REQUIREMENT
Count the lines in the listing below that contain the string "electricbassfinger", with case significant, and reply with only the number.

## BEGIN INPUT FOR THIS TASK

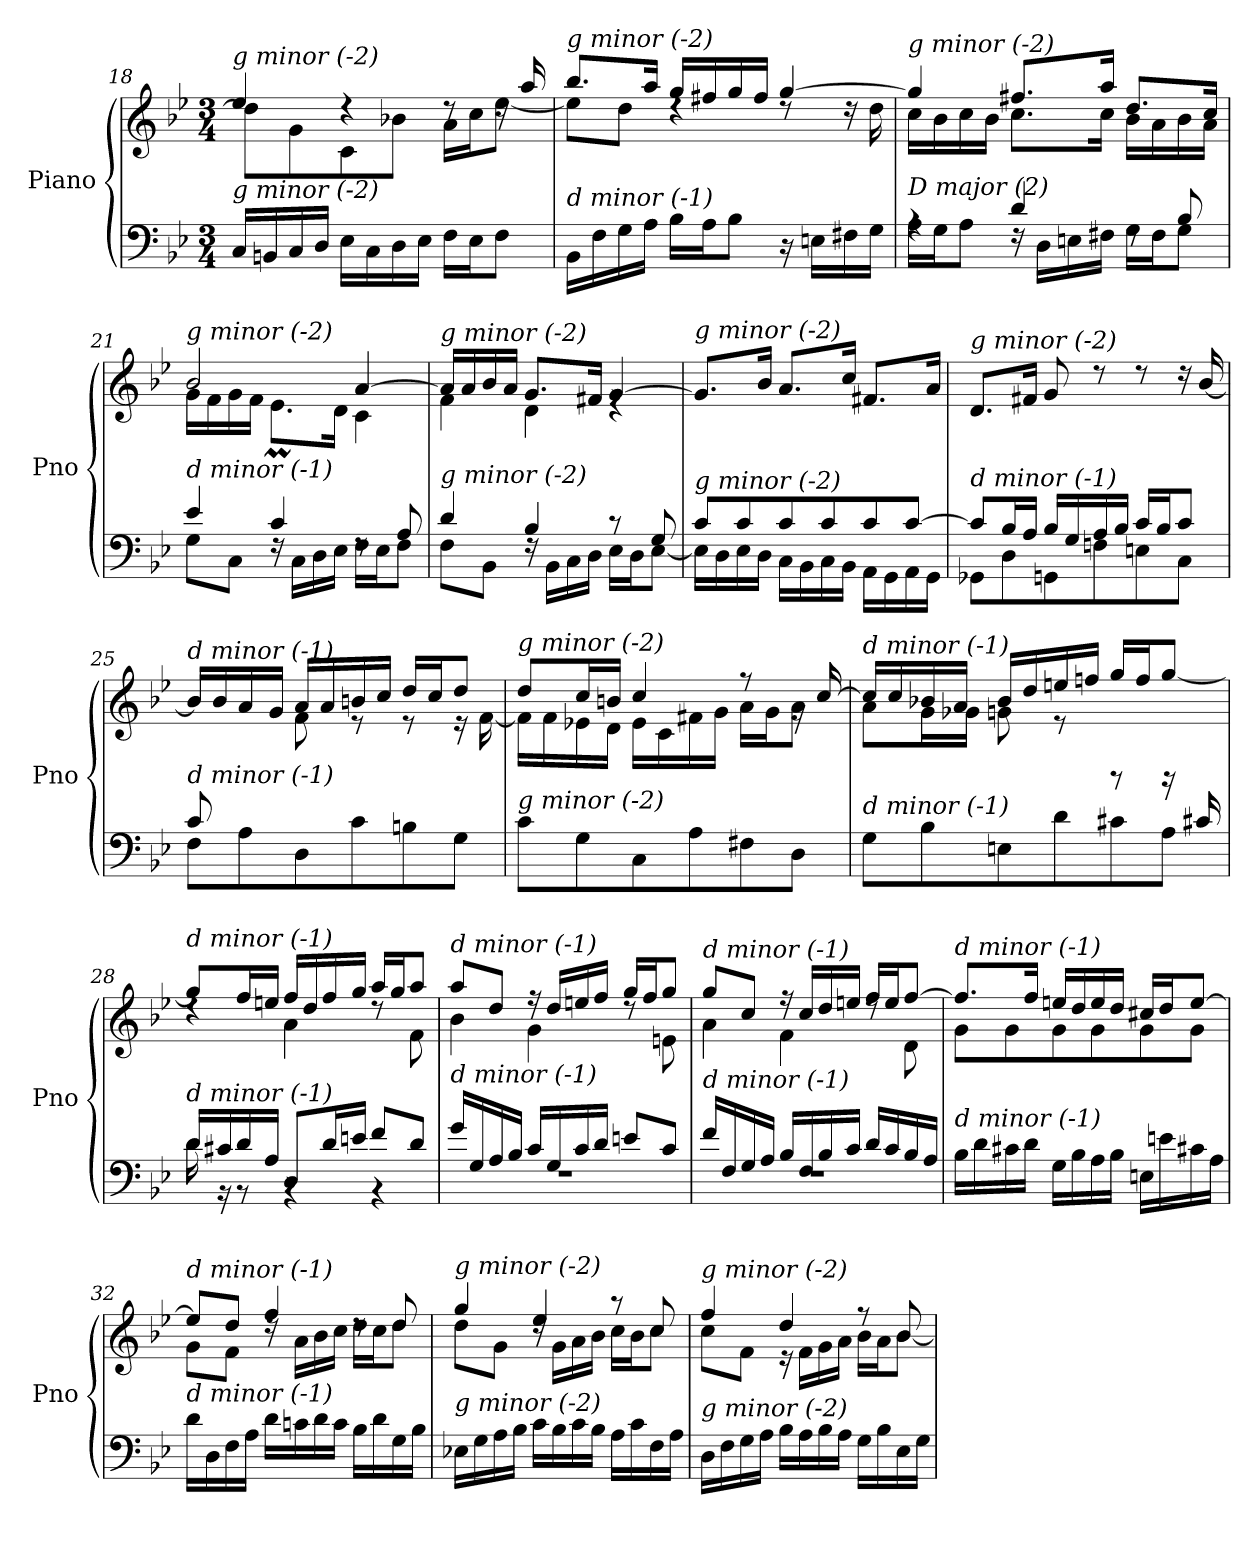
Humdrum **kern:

## END INPUT FOR THIS TASK
## BEGIN INPUT FOR THIS TASK

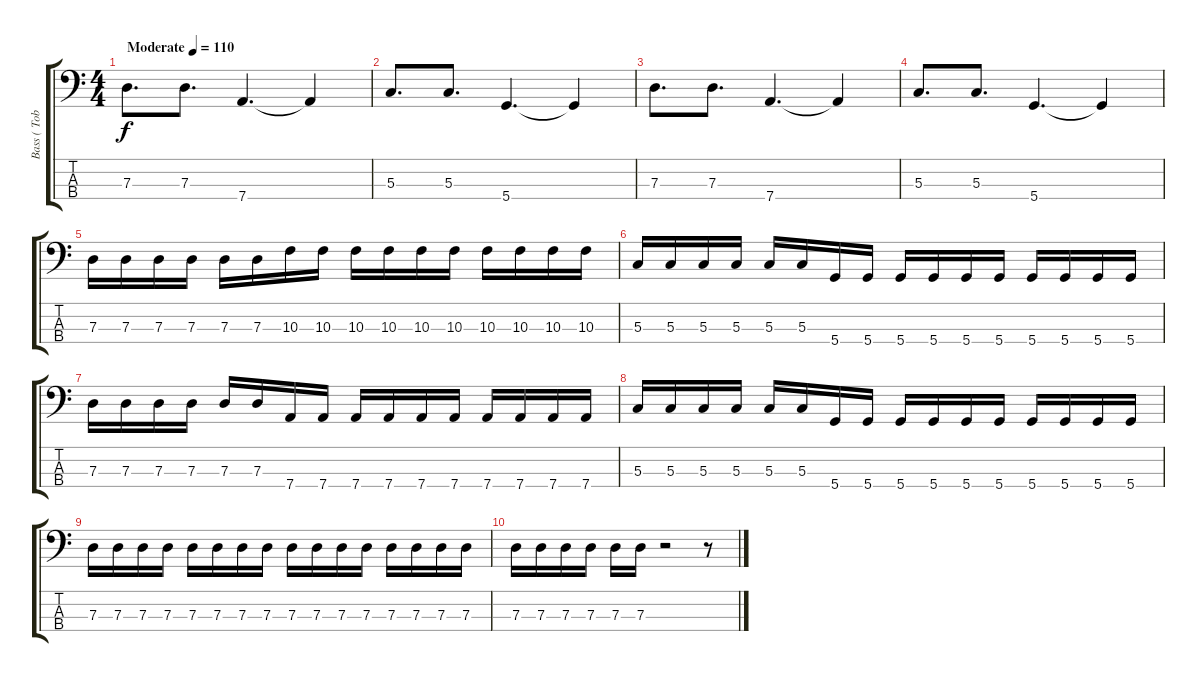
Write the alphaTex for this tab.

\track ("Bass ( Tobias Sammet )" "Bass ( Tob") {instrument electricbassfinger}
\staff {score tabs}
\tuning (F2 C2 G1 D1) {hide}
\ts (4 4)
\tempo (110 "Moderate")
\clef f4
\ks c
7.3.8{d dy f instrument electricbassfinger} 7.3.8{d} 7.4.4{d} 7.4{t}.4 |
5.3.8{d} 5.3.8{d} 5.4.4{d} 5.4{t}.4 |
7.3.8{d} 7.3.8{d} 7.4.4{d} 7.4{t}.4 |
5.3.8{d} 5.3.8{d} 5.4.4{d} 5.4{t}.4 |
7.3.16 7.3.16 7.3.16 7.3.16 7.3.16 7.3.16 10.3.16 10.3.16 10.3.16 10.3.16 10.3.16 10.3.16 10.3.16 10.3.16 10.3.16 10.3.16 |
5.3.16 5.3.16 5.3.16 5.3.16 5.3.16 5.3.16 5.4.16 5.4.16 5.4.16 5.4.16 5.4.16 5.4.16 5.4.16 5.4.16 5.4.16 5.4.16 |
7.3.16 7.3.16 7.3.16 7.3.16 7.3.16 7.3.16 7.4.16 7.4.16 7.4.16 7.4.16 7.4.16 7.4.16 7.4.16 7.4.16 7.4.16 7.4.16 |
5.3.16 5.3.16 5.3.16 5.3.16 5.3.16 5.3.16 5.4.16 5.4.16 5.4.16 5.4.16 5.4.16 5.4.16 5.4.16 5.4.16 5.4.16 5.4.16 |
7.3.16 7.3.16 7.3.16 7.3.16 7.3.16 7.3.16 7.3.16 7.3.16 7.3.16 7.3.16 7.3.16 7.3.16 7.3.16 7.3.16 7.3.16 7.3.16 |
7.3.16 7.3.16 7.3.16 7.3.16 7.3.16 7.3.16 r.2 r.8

## END INPUT FOR THIS TASK

REPLY TO THE EXERCISE
2